### Problem details
Repeat every line of the listing below verbatim, but leave out the pictures.

Saved data entries
--------

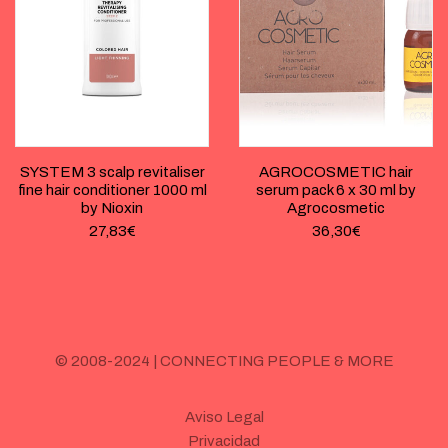
SYSTEM 3 scalp revitaliser
AGROCOSMETIC hair
fine hair conditioner 1000 ml
serum pack 6 x 30 ml by
by Nioxin
Agrocosmetic
27,83
€
36,30
€
© 2008-2024 | CONNECTING PEOPLE & MORE
Aviso Legal
Privacidad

--------

### Result
SYSTEM 3 scalp revitaliser
AGROCOSMETIC hair
fine hair conditioner 1000 ml
serum pack 6 x 30 ml by
by Nioxin
Agrocosmetic
27,83
€
36,30
€
© 2008-2024 | CONNECTING PEOPLE & MORE
Aviso Legal
Privacidad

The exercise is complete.